Gabriele D’Annunzio – nel romanzo ‘Il Piacere’ (1889) – descrisse un’orchidea ‘che sembrava tutta macchiata di sangue’, che provocò la ‘repulsione’ quale fiore ‘diabolico’ da parte dell’amante del dandy Andrea Sperelli, che invece sottolineò quanto diventasse 'simbolico’ tra le mani di lei per la bellezza sensuale. Nel ‘Manifesto futurista’ (1917), Marinetti immaginò la ‘danza mitragliatrice’ di ‘una grande orchidea bianca e rossa tra le labbra’ di una ballerina in movimento come la canna di un’arma che sta sparando. Rare orchidee venivano invece coltivate con passione meticolosa a New York, nella serra sul giardino pensile della propria abitazione elegante, dall’investigatore privato Nero Wolfe. Il raffinato omone buongustaio inventato nel 1934 dallo statunitense Rex Stout (1886-1975) – scrittore di polizieschi adattati in versioni di successo per la radio, la televisione e il cinema – fu il protagonista di 33 romanzi e 39 romanzi brevi tra gli anni ’30 e il ’70. Uno di questi fu intitolato ‘Orchidee nere’ (1941). Il ‘fiore mostruoso’ veniva lasciato come quale biglietto da visita accanto ai cadaveri di tre donne assassinate nel romanzo noir ‘Il mistero delle tre orchidee’ (1942) scritto da Augusto De Angelis (1888-1934).
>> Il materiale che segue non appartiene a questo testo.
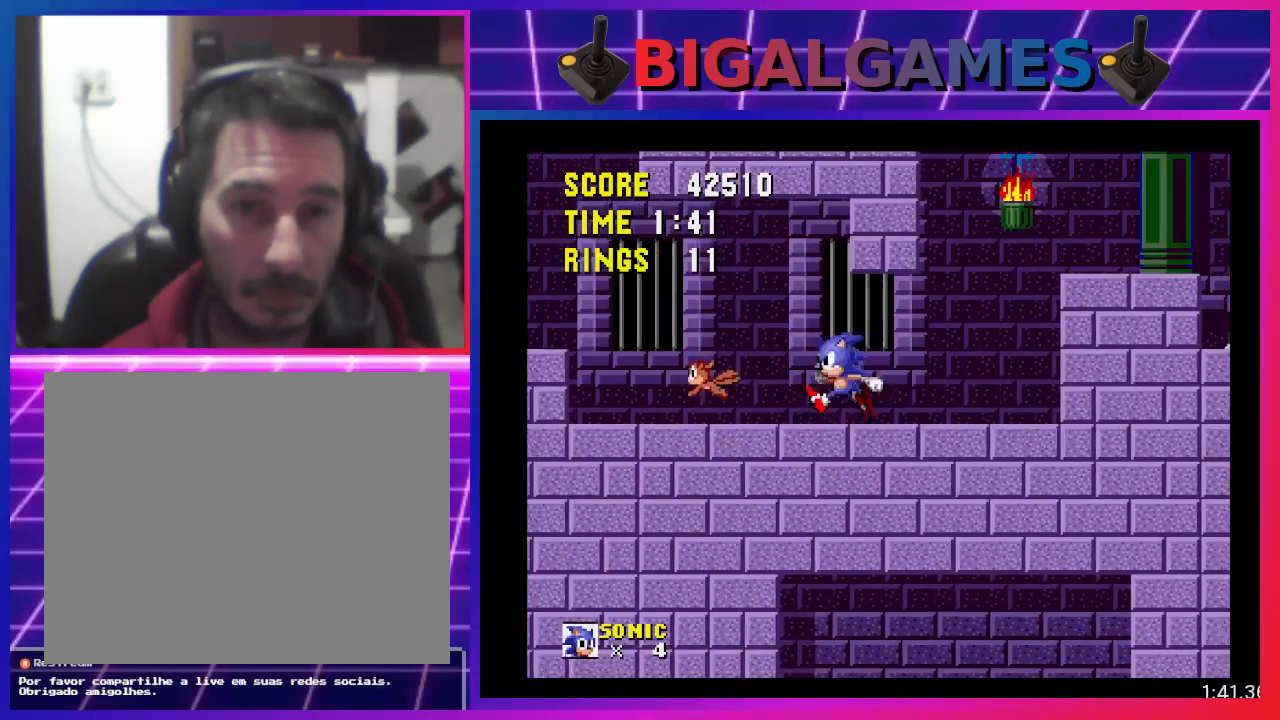
{"buttons": ["DPAD_LEFT"], "events": []}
Le orchidee ispirarono anche una folta schiera di pellicole cinematografiche a partire dal melodramma intitolato ‘Orchidea Nera’ (1958, regia di Martin Ritt) in cui la protagonista era una fioraia (Sofia Loren, che vinse il premio come migliore attrice al Festival di Venezia), giovane vedova di un gangster della quale si innamorò un anziano vedovo italo-americano (Anthony Quinn).
Storie di bande si intrecciavano nel film ‘L’enigma dell’orchidea rossa’ (1962, regia di Helmut Ashley), tratto dal romanzo ‘When the gangs came to London’ (1932), pubblicato con il titolo ‘Spavento sulla metropoli’ (1935), scritto dal prolifico giallista inglese Edgar Wallace (1875-1932). Gangster, tra un rapimento e l’amore, erano al centro della trama della bellissima pellicola ‘Niente Orchidee per miss Blandish’ (‘Grissom Gang’, 1971, regia di Robert Aldrich), tratto dal romanzo di grande successo (1939) scritto da James Hadley Chase (1906-1985), pseudonimo di Renè Brabazon Raymond.
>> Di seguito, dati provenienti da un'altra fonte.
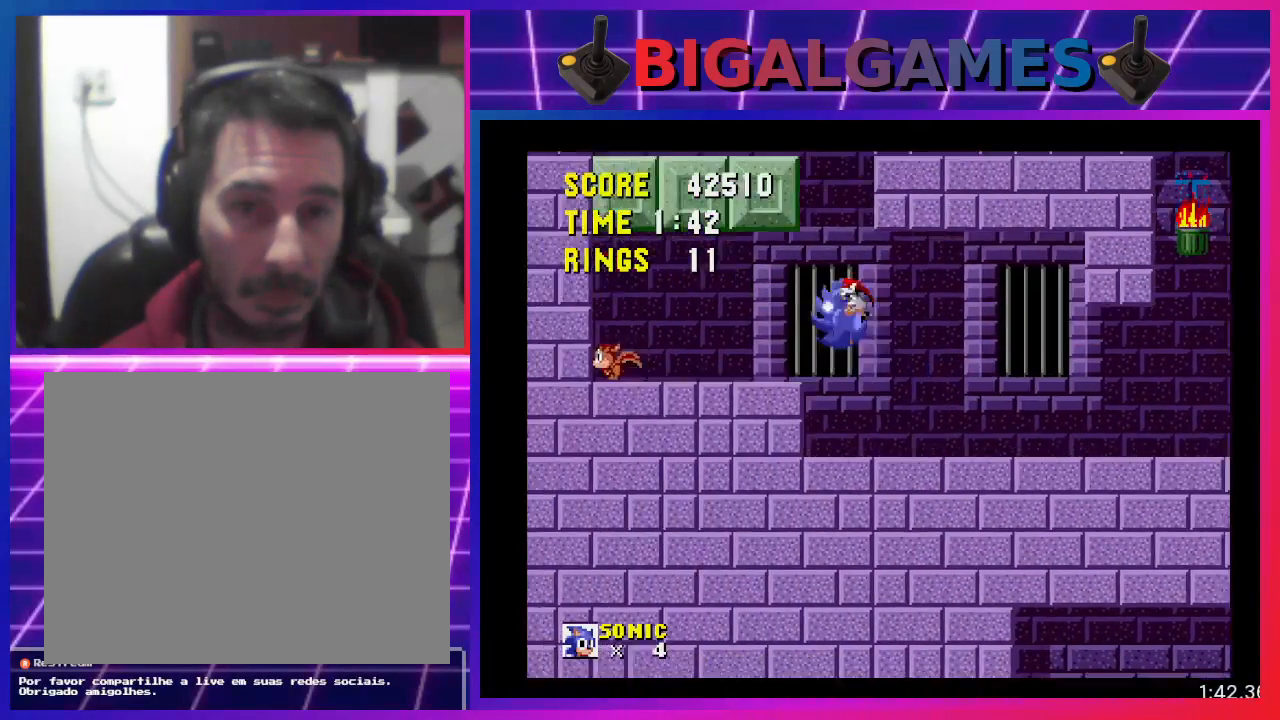
{"buttons": ["CROSS"], "events": [[433, "CROSS", "down"]]}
Nel film francese ‘Un'Orchidea Rosso Sangue’ (1975, regia di Patrice Chereau), una serie di vicende drammatiche toccavano a Claire, figlia di Miss Blandish (l'Orchidea), erede controversa di una fortuna favolosa. Nella commedia erotica ‘Orchidea Selvaggia’ (1990, regia di Zalman King), un potente uomo d'affari sudamericano (Mickey Rourke) era catturato dal fascino della bellissima assistente (Carrè Otis) di una manager con cui era in trattative per un prestigioso contratto d’affari. Charlie Kaufman, sceneggiatore del fim ‘Il Ladro di Orchidee’ (2002, regia di Sike Jonze), adattò il libro dal titolo omonimo scritto da Susan Orlean (2000) per sviluppare una vicenda drammatica attorno a un collezionista che rubava i fiori in questione. Tra scene di avventura e di horror, in ‘Anaconda: Alla ricerca dell'orchidea maledetta (Anaconda 2, 2004, regia di Dwight H. Little), una spedizione scientifica raggiungeva la giungla del Borneo per trovare l'Orchidea maledetta', un rarissimo esemplare prodigioso per garantire eterna giovinezza.